> EXERCISE AIM:
How many lines in the records below contain the string "typed"? Case counts. Give only the number.

> RECORDED DATA:
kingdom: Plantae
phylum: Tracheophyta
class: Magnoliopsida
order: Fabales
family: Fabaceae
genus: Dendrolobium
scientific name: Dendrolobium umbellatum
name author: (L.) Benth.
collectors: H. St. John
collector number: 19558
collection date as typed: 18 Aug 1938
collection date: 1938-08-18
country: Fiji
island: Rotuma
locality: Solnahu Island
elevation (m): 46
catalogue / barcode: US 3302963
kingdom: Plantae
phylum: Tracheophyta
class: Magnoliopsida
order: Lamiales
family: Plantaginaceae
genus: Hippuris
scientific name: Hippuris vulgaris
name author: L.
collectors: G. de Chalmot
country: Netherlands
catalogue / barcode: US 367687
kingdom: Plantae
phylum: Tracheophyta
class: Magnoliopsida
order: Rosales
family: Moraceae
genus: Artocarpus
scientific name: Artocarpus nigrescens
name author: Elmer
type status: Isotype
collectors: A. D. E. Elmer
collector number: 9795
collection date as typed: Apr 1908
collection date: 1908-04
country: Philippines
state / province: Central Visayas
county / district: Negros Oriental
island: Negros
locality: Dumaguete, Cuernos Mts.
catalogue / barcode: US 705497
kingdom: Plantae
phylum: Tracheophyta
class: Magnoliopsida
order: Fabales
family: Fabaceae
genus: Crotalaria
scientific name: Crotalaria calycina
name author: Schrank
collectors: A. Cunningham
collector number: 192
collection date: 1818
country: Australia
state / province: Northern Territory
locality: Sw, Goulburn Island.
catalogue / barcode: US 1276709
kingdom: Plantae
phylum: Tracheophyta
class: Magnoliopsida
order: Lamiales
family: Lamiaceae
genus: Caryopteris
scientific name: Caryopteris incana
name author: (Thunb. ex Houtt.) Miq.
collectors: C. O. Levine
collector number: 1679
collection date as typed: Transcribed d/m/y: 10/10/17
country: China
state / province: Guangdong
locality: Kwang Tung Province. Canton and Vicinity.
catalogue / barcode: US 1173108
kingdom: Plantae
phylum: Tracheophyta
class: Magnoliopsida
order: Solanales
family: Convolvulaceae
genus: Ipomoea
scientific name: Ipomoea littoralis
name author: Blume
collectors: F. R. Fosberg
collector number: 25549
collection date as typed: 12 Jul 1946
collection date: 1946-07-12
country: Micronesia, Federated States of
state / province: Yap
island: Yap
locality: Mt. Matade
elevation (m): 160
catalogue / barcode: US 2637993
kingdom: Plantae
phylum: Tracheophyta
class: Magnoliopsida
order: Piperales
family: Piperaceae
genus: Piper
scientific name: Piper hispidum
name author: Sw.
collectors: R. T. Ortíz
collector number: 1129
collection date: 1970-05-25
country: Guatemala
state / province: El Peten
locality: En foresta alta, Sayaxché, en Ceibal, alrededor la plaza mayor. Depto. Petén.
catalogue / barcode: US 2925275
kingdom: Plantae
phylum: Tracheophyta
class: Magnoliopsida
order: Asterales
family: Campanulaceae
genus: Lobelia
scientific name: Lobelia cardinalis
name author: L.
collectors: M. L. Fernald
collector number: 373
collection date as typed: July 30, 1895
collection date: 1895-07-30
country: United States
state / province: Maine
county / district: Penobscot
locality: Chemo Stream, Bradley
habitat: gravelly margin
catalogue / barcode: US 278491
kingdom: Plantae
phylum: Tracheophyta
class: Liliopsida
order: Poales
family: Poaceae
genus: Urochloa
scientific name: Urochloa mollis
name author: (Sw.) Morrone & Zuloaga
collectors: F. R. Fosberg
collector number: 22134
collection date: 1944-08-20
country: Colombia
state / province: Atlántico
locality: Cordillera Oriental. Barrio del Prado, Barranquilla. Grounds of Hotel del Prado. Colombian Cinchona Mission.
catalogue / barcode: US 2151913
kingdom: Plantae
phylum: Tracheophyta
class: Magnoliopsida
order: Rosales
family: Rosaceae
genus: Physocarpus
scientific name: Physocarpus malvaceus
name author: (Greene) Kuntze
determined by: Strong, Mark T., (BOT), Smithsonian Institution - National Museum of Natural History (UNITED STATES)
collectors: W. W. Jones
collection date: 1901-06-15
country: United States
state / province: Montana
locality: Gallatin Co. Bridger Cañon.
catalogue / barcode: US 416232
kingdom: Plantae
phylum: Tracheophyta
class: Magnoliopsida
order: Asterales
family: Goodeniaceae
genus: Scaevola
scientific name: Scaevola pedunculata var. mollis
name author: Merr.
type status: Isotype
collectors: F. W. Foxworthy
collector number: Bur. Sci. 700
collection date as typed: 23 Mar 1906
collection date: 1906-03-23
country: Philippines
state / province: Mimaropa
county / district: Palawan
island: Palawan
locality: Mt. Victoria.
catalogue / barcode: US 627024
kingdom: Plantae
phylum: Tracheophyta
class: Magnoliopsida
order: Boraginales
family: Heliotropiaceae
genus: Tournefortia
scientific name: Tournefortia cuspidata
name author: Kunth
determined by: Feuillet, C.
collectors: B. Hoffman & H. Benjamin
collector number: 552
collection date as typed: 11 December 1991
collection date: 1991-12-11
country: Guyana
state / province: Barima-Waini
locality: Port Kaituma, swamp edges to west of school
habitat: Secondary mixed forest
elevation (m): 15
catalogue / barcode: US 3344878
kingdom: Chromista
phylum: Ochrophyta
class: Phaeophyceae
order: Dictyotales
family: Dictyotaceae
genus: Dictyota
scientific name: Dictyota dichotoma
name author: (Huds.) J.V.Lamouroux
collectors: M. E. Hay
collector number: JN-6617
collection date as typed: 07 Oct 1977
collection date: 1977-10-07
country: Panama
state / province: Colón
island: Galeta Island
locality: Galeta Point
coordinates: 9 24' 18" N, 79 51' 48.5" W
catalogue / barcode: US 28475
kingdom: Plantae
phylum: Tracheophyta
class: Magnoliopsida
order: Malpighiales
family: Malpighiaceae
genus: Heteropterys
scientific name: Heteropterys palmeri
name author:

> OUTPUT OF THE TASK:
8